◆ Activity: Beginning with the first line below, please repeat the material exactly, ending with the line that includes "uint64_t snap_version;".

◆ Input for this task:
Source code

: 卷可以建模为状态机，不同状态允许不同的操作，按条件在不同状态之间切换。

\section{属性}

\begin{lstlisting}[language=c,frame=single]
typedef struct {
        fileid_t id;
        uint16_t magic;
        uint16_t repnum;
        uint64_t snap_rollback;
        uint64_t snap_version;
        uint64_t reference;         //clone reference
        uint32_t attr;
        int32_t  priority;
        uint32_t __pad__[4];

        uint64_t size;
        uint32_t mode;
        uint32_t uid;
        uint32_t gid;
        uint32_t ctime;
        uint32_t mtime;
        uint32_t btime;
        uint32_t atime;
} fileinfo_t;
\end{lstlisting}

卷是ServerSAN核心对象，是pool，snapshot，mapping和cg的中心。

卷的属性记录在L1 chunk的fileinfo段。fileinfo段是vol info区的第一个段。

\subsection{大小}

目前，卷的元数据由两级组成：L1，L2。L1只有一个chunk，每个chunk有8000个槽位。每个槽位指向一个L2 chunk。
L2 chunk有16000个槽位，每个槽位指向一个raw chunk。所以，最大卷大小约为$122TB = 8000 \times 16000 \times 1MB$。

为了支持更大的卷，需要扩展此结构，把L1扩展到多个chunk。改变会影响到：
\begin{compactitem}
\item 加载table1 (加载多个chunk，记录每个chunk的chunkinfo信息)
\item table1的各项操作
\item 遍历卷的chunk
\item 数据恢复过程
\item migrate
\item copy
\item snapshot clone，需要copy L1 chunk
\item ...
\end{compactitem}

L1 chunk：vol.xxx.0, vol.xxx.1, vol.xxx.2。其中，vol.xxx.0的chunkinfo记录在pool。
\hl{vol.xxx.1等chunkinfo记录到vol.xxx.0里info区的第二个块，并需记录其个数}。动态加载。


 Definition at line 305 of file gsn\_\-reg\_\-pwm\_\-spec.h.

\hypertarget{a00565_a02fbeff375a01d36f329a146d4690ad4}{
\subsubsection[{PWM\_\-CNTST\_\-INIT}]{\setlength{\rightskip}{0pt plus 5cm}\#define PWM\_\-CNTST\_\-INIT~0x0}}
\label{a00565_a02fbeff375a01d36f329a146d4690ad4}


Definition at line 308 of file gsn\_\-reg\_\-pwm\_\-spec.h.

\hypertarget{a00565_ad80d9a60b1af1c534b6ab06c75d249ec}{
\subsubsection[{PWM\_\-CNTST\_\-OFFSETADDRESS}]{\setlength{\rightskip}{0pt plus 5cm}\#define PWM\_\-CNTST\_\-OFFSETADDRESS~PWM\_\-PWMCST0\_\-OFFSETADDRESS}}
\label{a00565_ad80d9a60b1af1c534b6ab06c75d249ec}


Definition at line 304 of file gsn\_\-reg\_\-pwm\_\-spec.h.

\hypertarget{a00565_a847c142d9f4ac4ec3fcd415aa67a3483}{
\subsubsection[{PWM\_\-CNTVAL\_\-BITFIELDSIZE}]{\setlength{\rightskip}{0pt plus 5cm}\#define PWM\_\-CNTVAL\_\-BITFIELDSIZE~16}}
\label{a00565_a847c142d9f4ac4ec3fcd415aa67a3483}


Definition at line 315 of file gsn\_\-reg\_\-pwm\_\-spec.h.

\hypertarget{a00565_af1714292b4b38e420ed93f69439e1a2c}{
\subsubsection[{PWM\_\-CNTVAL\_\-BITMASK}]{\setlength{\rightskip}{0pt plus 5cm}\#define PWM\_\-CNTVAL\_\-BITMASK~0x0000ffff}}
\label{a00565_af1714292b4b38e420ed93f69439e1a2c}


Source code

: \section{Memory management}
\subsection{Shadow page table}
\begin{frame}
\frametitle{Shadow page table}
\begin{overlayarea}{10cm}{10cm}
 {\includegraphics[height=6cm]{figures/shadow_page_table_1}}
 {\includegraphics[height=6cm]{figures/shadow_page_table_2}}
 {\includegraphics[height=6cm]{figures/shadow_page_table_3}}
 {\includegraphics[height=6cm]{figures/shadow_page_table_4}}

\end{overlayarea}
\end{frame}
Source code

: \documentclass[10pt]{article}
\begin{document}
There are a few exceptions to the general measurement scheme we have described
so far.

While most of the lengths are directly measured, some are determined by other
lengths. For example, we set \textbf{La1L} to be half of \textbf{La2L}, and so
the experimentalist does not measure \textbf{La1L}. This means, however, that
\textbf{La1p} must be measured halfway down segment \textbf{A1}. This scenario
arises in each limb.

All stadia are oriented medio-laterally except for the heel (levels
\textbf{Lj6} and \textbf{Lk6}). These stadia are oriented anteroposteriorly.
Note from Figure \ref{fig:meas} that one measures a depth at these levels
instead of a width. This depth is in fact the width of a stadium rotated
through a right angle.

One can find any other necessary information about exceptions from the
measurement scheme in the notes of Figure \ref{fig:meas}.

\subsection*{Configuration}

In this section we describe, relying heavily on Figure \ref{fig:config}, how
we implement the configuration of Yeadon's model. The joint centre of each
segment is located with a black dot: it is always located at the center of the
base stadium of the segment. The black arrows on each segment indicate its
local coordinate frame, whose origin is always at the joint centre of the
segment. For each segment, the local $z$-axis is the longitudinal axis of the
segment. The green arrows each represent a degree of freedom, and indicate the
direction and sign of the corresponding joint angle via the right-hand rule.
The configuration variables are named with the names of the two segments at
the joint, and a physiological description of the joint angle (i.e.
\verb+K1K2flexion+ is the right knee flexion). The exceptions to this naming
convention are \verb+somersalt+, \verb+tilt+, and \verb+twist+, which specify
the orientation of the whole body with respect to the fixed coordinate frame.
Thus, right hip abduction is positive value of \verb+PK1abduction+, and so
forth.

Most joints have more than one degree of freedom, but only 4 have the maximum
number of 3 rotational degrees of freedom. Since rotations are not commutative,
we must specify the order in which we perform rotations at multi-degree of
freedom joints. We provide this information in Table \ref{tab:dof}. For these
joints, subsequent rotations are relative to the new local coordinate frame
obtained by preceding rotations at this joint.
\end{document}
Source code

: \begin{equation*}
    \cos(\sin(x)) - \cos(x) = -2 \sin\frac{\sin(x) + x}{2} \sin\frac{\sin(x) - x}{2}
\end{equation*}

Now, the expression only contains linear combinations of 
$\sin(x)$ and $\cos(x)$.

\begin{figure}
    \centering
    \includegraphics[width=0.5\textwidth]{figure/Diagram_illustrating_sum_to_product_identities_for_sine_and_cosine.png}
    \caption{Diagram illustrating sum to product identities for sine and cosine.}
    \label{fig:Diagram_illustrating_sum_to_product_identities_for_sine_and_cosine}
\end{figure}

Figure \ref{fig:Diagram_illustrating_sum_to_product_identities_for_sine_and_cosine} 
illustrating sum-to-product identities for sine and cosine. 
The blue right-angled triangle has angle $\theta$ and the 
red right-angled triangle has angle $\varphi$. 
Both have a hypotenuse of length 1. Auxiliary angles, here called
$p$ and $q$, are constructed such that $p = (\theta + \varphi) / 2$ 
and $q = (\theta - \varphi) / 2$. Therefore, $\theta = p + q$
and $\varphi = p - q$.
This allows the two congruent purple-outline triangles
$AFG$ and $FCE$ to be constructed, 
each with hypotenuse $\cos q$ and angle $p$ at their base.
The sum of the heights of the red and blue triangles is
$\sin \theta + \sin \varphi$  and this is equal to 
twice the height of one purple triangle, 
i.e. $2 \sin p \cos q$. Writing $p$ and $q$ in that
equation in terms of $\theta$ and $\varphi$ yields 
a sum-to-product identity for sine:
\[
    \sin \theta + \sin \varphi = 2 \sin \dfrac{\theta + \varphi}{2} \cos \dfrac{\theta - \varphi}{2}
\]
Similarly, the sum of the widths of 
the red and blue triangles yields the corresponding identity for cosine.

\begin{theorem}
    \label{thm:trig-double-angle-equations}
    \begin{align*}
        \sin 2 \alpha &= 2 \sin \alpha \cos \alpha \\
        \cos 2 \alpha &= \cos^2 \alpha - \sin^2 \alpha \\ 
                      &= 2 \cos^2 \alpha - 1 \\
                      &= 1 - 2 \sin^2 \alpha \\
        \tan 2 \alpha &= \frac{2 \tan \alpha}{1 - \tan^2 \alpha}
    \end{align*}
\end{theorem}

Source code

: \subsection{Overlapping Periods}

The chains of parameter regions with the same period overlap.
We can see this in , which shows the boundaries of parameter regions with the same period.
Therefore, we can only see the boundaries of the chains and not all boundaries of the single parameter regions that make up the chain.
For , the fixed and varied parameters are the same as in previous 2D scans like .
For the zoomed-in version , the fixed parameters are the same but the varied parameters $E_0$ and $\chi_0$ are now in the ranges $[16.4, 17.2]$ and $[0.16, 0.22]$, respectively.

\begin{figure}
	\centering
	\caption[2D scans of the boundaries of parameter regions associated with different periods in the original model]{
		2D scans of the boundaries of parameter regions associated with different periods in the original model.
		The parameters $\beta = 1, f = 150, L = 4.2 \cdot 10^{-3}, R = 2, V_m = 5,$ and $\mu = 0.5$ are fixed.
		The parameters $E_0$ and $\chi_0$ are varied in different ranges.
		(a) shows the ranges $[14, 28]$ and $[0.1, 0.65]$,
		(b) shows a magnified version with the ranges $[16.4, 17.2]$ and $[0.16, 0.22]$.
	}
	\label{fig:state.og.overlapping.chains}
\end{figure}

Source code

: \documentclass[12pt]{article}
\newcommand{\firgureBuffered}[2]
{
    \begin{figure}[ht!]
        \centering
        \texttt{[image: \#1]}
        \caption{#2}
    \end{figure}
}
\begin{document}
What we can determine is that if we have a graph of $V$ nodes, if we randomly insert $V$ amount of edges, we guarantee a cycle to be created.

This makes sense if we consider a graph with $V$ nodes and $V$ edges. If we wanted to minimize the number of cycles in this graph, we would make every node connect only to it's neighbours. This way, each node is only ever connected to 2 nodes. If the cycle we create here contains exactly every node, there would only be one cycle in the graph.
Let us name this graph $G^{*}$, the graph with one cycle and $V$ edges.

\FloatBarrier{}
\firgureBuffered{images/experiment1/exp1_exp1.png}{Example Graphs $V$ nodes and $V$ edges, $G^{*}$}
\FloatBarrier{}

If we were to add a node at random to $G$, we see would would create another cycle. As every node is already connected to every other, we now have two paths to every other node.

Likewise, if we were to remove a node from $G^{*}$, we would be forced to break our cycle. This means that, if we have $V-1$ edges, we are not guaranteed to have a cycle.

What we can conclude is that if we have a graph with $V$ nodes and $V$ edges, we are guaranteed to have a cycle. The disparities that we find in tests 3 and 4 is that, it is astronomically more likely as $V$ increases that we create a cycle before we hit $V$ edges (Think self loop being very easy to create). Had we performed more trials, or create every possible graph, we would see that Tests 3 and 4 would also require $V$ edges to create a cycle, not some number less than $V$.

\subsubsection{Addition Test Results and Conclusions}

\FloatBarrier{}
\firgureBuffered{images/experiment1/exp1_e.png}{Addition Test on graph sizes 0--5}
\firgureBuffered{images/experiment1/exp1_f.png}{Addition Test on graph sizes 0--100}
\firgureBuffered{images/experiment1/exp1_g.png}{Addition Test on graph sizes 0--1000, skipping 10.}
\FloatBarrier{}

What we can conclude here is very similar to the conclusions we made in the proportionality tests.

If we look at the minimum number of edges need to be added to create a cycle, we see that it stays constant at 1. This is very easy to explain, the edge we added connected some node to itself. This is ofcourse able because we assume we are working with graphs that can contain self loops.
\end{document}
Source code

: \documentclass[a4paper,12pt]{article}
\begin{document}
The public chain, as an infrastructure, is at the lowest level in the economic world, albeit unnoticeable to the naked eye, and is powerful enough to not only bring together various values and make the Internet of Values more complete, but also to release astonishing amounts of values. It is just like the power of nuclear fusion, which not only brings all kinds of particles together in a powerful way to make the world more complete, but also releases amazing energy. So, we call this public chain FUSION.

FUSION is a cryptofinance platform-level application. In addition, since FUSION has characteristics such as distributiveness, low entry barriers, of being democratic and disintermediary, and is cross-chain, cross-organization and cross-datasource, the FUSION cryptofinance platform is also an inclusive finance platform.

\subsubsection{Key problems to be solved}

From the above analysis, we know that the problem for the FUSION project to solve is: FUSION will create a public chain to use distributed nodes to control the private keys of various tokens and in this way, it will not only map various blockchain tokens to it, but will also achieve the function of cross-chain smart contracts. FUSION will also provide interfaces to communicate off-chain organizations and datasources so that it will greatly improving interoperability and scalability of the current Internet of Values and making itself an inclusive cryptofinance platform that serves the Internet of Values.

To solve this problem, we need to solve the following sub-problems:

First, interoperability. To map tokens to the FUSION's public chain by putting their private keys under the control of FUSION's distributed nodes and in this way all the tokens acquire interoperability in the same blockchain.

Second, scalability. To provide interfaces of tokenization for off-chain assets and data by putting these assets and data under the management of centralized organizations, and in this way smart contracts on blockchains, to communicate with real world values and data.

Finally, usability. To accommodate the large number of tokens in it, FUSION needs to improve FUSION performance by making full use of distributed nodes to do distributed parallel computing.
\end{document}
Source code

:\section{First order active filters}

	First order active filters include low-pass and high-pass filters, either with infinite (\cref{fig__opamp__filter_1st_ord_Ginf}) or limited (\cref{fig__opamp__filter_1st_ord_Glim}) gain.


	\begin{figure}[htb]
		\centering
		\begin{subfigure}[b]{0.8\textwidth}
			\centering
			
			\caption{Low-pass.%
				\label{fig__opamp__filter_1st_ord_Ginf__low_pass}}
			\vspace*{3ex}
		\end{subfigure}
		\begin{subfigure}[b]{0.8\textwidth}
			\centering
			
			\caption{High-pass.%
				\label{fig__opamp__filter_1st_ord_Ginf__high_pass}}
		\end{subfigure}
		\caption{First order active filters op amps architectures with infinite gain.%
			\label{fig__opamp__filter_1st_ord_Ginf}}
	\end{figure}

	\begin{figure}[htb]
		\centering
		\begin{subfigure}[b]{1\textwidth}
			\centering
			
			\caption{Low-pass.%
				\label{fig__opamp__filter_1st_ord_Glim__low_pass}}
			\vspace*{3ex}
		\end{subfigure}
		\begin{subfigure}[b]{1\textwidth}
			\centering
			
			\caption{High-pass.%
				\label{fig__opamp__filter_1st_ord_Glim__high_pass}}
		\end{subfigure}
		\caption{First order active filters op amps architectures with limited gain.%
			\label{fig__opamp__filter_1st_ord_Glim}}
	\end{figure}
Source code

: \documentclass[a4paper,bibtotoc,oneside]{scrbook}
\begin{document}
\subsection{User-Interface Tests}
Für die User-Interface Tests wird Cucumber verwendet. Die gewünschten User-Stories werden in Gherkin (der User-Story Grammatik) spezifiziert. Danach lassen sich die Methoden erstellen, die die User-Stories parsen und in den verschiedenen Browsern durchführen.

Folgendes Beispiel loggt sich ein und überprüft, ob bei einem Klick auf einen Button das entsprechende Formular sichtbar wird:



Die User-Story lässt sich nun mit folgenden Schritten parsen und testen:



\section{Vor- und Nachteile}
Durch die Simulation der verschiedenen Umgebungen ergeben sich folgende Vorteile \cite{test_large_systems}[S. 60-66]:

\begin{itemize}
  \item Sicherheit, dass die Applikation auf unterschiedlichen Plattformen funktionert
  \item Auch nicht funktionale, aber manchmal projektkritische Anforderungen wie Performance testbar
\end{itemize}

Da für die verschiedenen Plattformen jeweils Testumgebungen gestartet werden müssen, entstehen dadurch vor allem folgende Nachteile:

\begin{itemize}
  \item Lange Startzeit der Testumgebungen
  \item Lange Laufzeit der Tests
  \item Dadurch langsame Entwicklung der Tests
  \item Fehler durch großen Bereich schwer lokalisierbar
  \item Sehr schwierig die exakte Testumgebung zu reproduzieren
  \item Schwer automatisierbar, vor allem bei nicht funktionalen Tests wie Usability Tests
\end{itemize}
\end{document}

◆ Exercise answer:
Source code

: 卷可以建模为状态机，不同状态允许不同的操作，按条件在不同状态之间切换。

\section{属性}

\begin{lstlisting}[language=c,frame=single]
typedef struct {
        fileid_t id;
        uint16_t magic;
        uint16_t repnum;
        uint64_t snap_rollback;
        uint64_t snap_version;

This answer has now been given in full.